ACTIVITY: Every line of the data, first to last, must be written out unchanged.

Records drawn from a dataset:
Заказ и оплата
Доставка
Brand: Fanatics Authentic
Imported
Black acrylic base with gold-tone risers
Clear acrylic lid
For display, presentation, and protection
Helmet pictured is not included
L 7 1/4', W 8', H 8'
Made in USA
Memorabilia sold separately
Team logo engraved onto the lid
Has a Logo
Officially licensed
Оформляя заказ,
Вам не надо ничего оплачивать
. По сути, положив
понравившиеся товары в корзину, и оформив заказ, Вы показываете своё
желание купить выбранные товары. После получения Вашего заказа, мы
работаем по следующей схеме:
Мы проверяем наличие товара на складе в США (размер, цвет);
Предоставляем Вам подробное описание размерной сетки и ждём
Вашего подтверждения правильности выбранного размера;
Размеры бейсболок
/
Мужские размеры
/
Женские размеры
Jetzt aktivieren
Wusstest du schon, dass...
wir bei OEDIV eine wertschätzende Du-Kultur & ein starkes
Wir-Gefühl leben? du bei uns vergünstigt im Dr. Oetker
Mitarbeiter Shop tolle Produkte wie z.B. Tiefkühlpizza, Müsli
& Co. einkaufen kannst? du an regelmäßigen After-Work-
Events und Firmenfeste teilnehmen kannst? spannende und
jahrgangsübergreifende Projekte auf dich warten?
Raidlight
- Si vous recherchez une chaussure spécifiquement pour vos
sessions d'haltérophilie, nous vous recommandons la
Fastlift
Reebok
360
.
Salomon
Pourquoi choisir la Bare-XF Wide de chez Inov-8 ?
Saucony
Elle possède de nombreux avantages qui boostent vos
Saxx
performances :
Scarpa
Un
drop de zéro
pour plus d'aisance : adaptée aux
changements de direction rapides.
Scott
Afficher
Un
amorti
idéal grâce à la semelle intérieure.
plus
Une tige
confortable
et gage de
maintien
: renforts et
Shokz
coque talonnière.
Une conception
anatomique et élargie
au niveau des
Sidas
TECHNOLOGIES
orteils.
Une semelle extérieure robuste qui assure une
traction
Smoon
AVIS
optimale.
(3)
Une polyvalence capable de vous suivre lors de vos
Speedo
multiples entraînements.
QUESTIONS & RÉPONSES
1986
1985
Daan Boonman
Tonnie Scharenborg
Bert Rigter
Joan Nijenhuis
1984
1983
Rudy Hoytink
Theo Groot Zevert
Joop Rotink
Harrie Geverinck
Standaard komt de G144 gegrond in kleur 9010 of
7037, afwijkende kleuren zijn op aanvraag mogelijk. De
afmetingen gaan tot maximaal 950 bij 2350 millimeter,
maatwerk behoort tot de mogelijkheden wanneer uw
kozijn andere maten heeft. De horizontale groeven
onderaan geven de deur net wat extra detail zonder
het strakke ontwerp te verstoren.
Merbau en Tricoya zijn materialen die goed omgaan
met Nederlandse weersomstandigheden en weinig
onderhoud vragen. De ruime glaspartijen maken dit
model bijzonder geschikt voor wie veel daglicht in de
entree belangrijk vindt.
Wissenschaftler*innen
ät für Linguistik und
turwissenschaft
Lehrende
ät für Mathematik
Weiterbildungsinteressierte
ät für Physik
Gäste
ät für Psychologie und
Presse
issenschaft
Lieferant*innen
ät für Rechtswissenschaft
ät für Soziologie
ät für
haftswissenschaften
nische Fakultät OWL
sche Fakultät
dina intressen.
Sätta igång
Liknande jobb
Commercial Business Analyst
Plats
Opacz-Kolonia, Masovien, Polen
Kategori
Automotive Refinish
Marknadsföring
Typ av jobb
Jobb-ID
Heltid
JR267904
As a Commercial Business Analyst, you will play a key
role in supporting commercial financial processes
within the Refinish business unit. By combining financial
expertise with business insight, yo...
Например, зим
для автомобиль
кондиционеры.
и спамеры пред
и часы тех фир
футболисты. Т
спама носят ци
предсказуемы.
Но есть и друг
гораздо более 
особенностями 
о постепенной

YOUR SOLUTION:
Заказ и оплата
Доставка
Brand: Fanatics Authentic
Imported
Black acrylic base with gold-tone risers
Clear acrylic lid
For display, presentation, and protection
Helmet pictured is not included
L 7 1/4', W 8', H 8'
Made in USA
Memorabilia sold separately
Team logo engraved onto the lid
Has a Logo
Officially licensed
Оформляя заказ,
Вам не надо ничего оплачивать
. По сути, положив
понравившиеся товары в корзину, и оформив заказ, Вы показываете своё
желание купить выбранные товары. После получения Вашего заказа, мы
работаем по следующей схеме:
Мы проверяем наличие товара на складе в США (размер, цвет);
Предоставляем Вам подробное описание размерной сетки и ждём
Вашего подтверждения правильности выбранного размера;
Размеры бейсболок
/
Мужские размеры
/
Женские размеры
Jetzt aktivieren
Wusstest du schon, dass...
wir bei OEDIV eine wertschätzende Du-Kultur & ein starkes
Wir-Gefühl leben? du bei uns vergünstigt im Dr. Oetker
Mitarbeiter Shop tolle Produkte wie z.B. Tiefkühlpizza, Müsli
& Co. einkaufen kannst? du an regelmäßigen After-Work-
Events und Firmenfeste teilnehmen kannst? spannende und
jahrgangsübergreifende Projekte auf dich warten?
Raidlight
- Si vous recherchez une chaussure spécifiquement pour vos
sessions d'haltérophilie, nous vous recommandons la
Fastlift
Reebok
360
.
Salomon
Pourquoi choisir la Bare-XF Wide de chez Inov-8 ?
Saucony
Elle possède de nombreux avantages qui boostent vos
Saxx
performances :
Scarpa
Un
drop de zéro
pour plus d'aisance : adaptée aux
changements de direction rapides.
Scott
Afficher
Un
amorti
idéal grâce à la semelle intérieure.
plus
Une tige
confortable
et gage de
maintien
: renforts et
Shokz
coque talonnière.
Une conception
anatomique et élargie
au niveau des
Sidas
TECHNOLOGIES
orteils.
Une semelle extérieure robuste qui assure une
traction
Smoon
AVIS
optimale.
(3)
Une polyvalence capable de vous suivre lors de vos
Speedo
multiples entraînements.
QUESTIONS & RÉPONSES
1986
1985
Daan Boonman
Tonnie Scharenborg
Bert Rigter
Joan Nijenhuis
1984
1983
Rudy Hoytink
Theo Groot Zevert
Joop Rotink
Harrie Geverinck
Standaard komt de G144 gegrond in kleur 9010 of
7037, afwijkende kleuren zijn op aanvraag mogelijk. De
afmetingen gaan tot maximaal 950 bij 2350 millimeter,
maatwerk behoort tot de mogelijkheden wanneer uw
kozijn andere maten heeft. De horizontale groeven
onderaan geven de deur net wat extra detail zonder
het strakke ontwerp te verstoren.
Merbau en Tricoya zijn materialen die goed omgaan
met Nederlandse weersomstandigheden en weinig
onderhoud vragen. De ruime glaspartijen maken dit
model bijzonder geschikt voor wie veel daglicht in de
entree belangrijk vindt.
Wissenschaftler*innen
ät für Linguistik und
turwissenschaft
Lehrende
ät für Mathematik
Weiterbildungsinteressierte
ät für Physik
Gäste
ät für Psychologie und
Presse
issenschaft
Lieferant*innen
ät für Rechtswissenschaft
ät für Soziologie
ät für
haftswissenschaften
nische Fakultät OWL
sche Fakultät
dina intressen.
Sätta igång
Liknande jobb
Commercial Business Analyst
Plats
Opacz-Kolonia, Masovien, Polen
Kategori
Automotive Refinish
Marknadsföring
Typ av jobb
Jobb-ID
Heltid
JR267904
As a Commercial Business Analyst, you will play a key
role in supporting commercial financial processes
within the Refinish business unit. By combining financial
expertise with business insight, yo...
Например, зим
для автомобиль
кондиционеры.
и спамеры пред
и часы тех фир
футболисты. Т
спама носят ци
предсказуемы.
Но есть и друг
гораздо более 
особенностями 
о постепенной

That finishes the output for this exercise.